Ku C, Martin WF: A natural barrier to lateral gene transfer from prokaryotes to eukaryotes revealed from genomes: The 70% rule. BMC Biol 14:89 (2016).
Weiss MC, Sousa FL, Mrnjavac N, Neukirchen S, Roettger M, Nelson-Sathi S, Martin WF: The physiology and habitat of the last universal common ancestor. Nat Microbiol 1:16116 (2016).
Martin WF, Thauer RK: Energy in ancient metabolism. Cell 168:953–955 (2017).
Brief Biography
Professor William (Bill) Martin is an Evolutionary Biologist with over 200 peer-reviewed publications. He received his Ph.D. from the Max-Planck Institute in 1988 and later joined the Heinrich Heine University of Dusseldorf in 1999, as Professor for Ecological Plant Physiology and then in 2011 at his current post as Professor for Molecular Evolution.
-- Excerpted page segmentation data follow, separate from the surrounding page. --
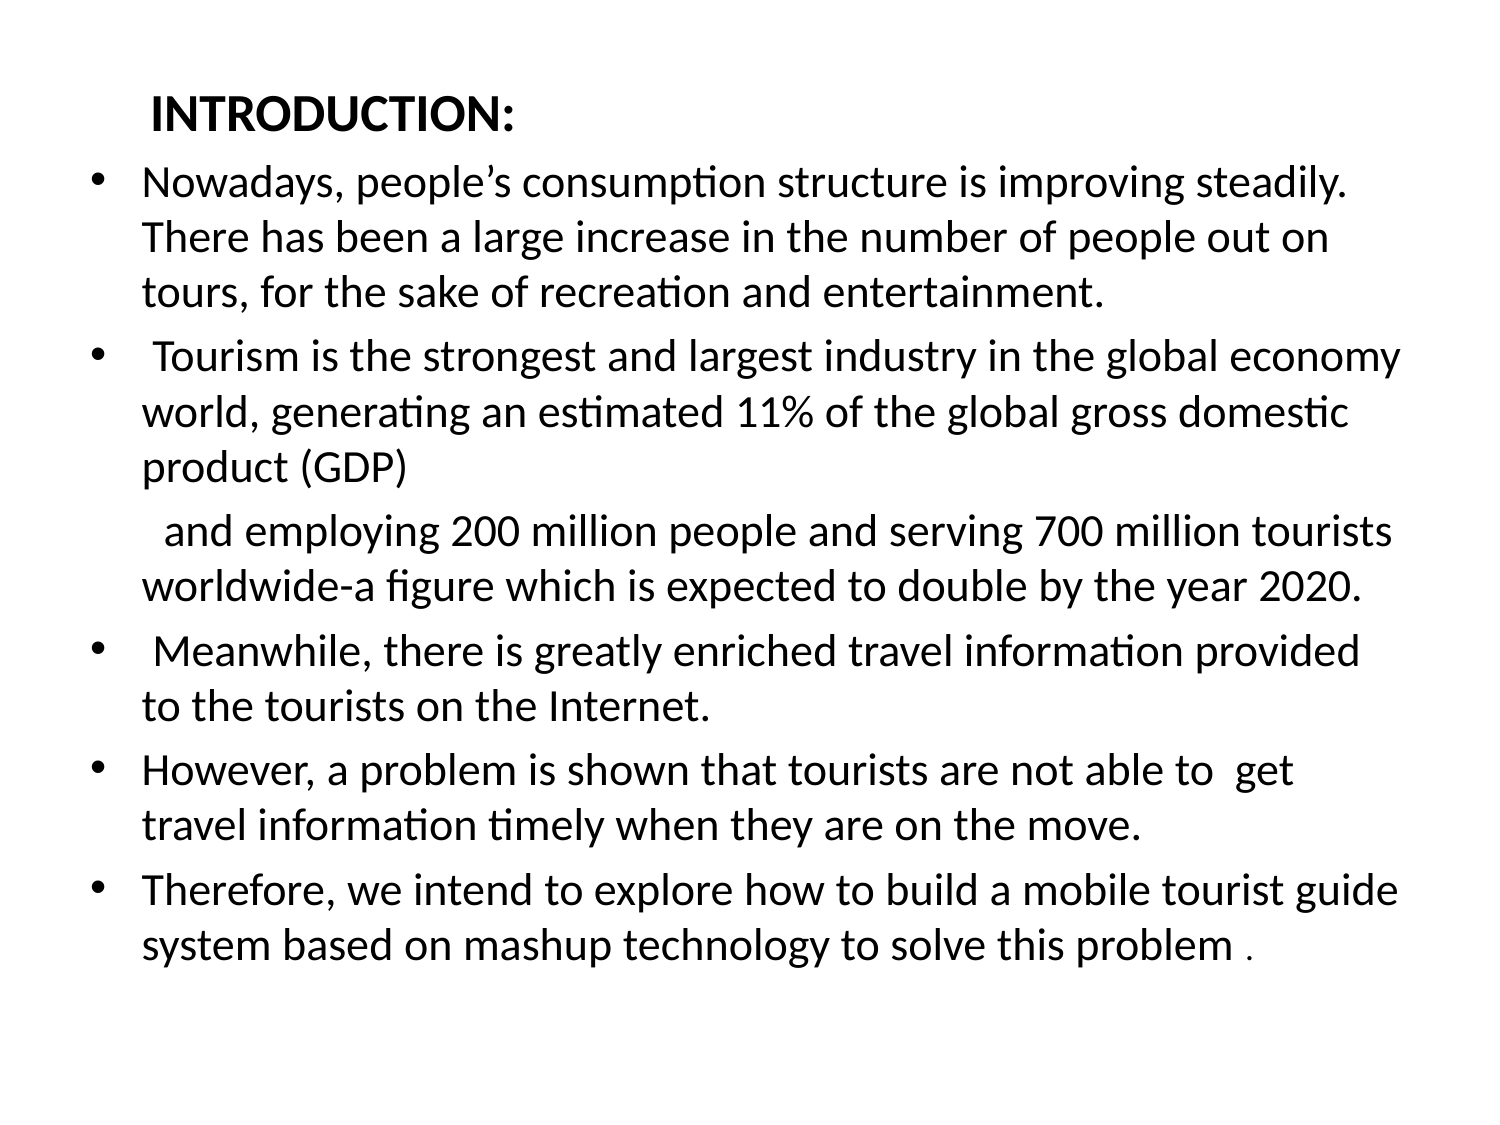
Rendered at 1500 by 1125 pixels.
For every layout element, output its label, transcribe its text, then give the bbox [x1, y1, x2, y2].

list INTRODUCTION: Nowadays, people’s consumption structure is improving steadily. There has been a large increase in the number of people out on tours, for the sake of recreation and entertainment. Tourism is the strongest and largest industry in the global economy world, generating an estimated 11% of the global gross domestic product (GDP) and employing 200 million people and serving 700 million tourists worldwide-a figure which is expected to double by the year 2020. Meanwhile, there is greatly enriched travel information provided to the tourists on the Internet. However, a problem is shown that tourists are not able to get travel information timely when they are on the move. Therefore, we intend to explore how to build a mobile tourist guide system based on mashup technology to solve this problem . [75, 70, 1425, 1005]
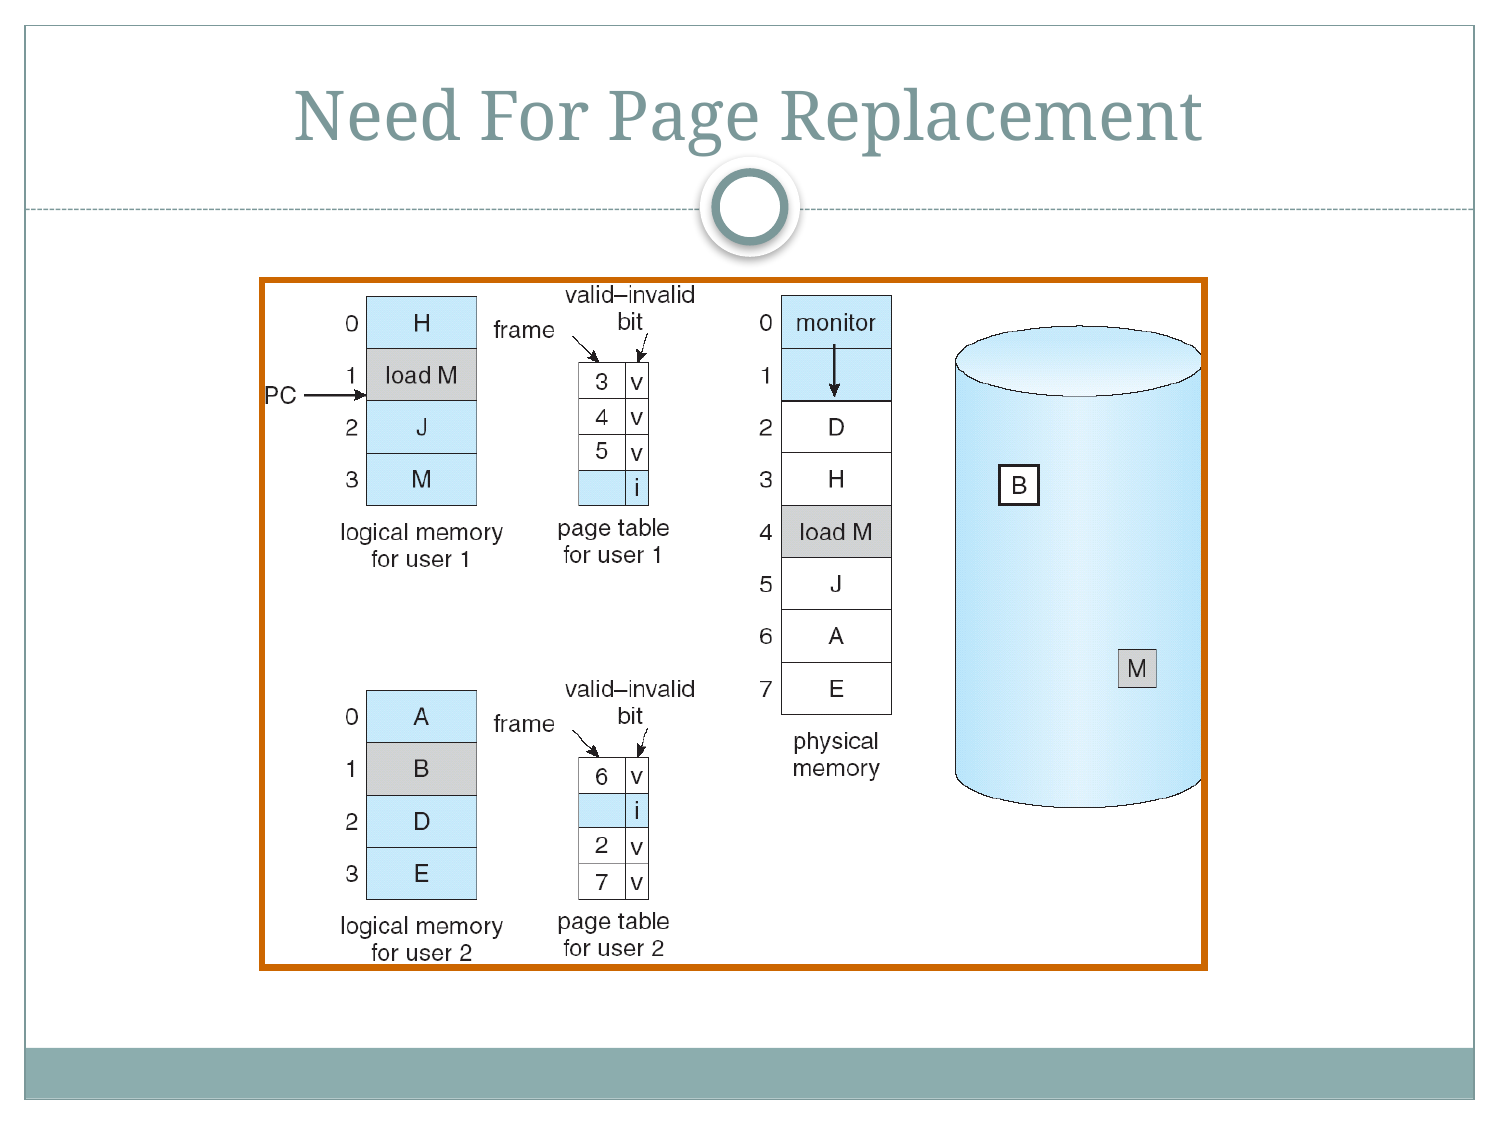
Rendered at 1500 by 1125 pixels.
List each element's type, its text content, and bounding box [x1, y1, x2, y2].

title Need For Page Replacement [49, 37, 1450, 163]
picture [264, 282, 1202, 965]
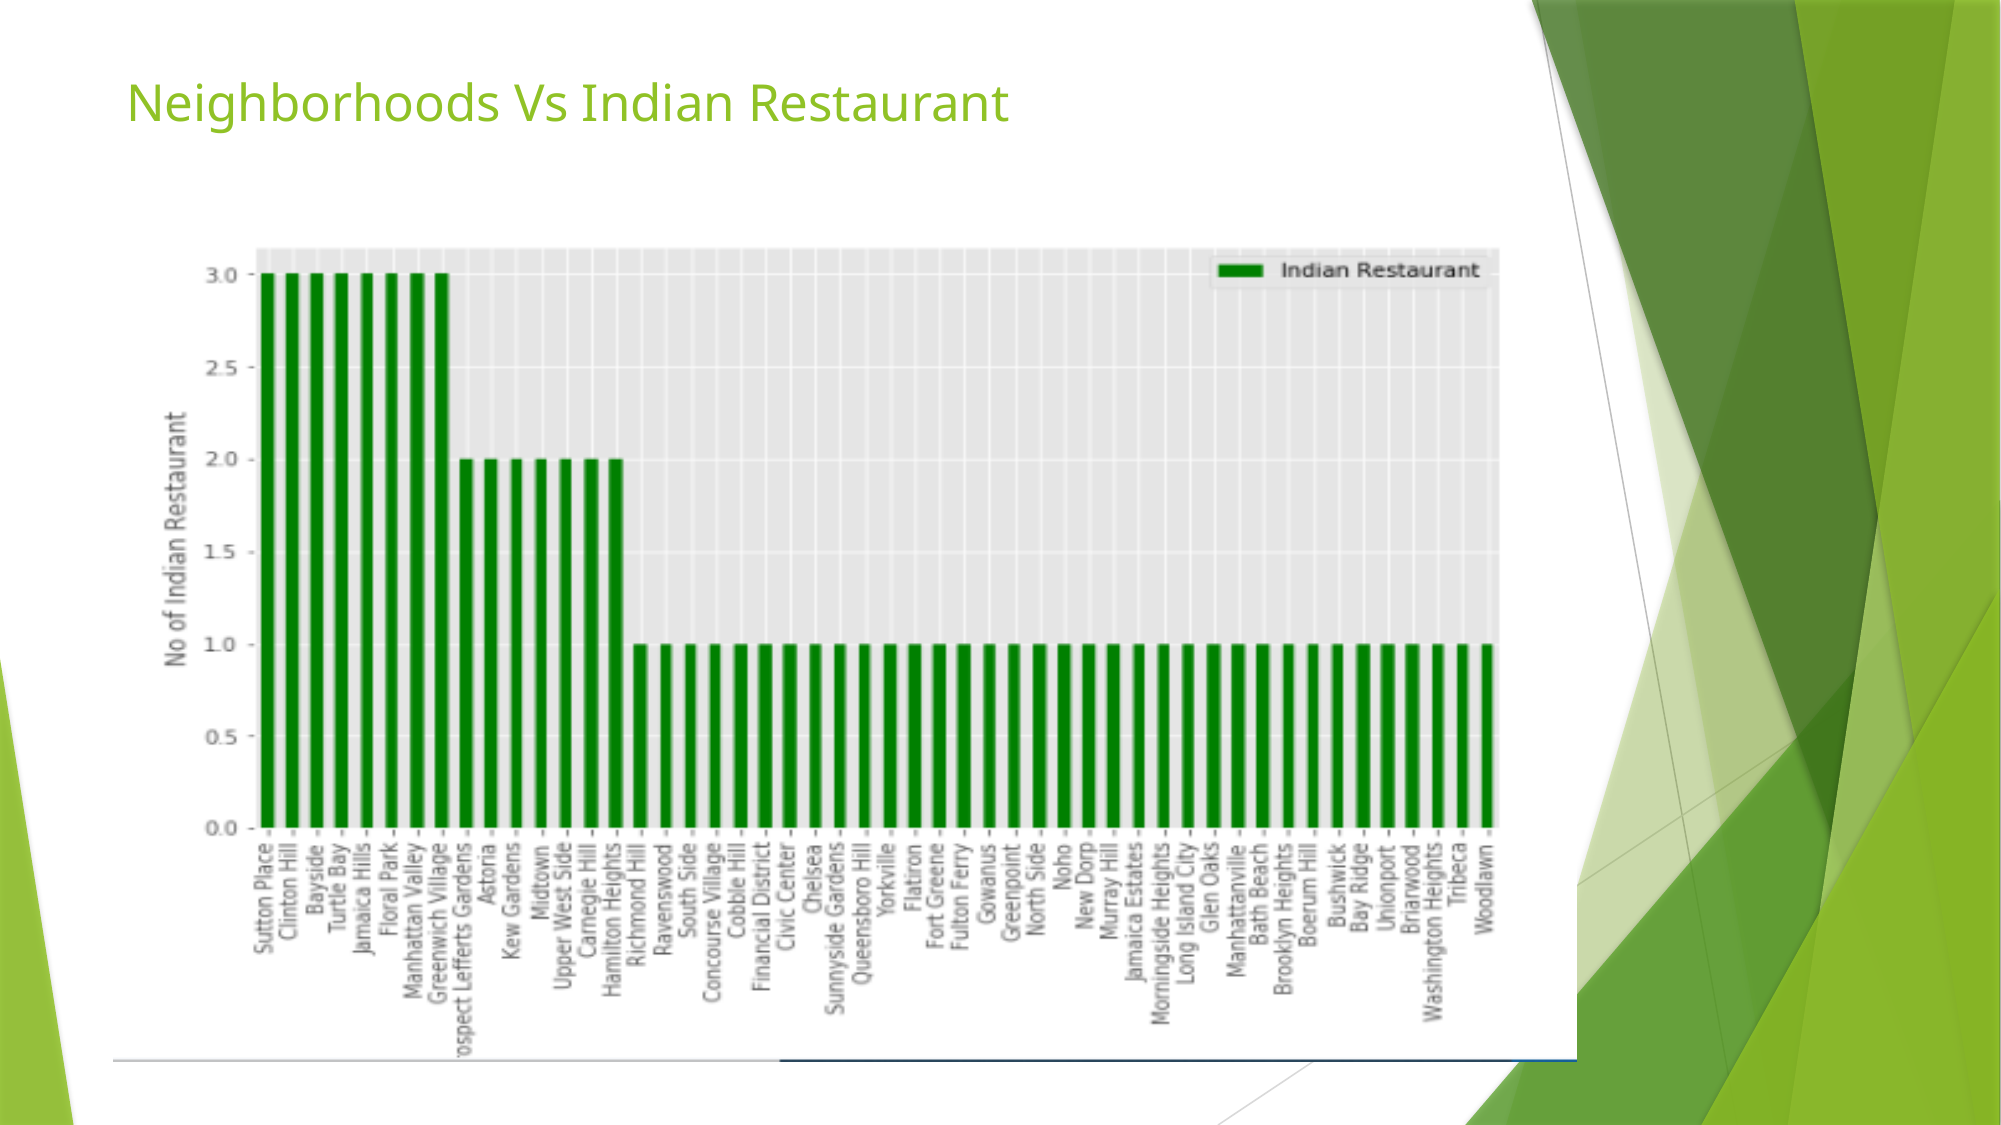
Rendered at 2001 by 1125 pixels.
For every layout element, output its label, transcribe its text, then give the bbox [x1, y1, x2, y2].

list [112, 241, 1577, 1062]
title Neighborhoods Vs Indian Restaurant [111, 63, 1522, 201]
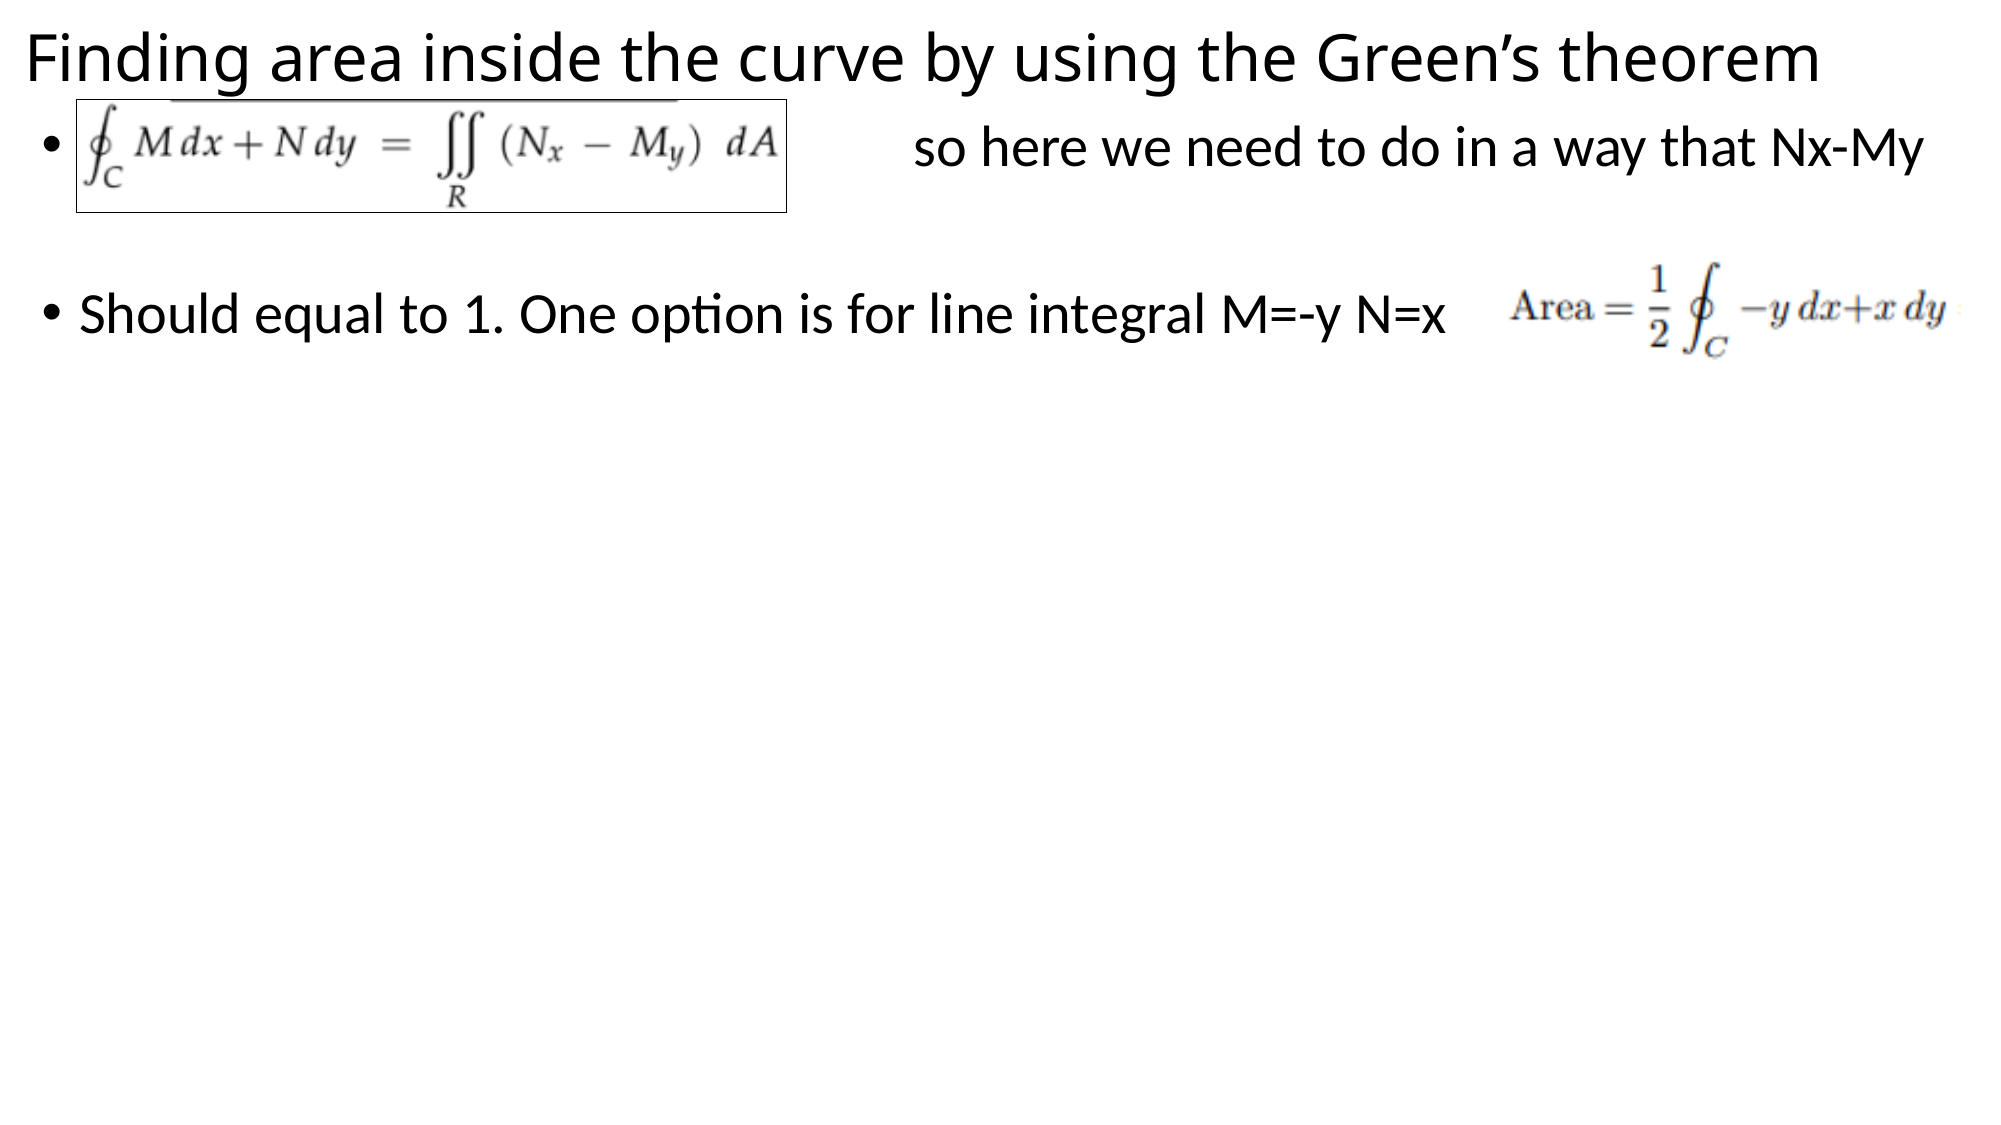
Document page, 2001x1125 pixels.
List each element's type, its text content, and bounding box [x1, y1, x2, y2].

His laboratory focus on the evolution of chloroplasts, mitochondria, and eukaryotes with a particular interest in using bioinformatics techniques. His recent findings published in Nature Microbiology; The physiology and habitat of the last universal common ancestor (2016), a publication on the concept of a last universal common ancestor of all cells (LUCA), was widely covered by the media and press.
Professor Martin has served on several editorial boards and is currently editor-in-chief for Genome Biology and Evolution. In 2015, he received the European Research Council Advanced Investigator Grant.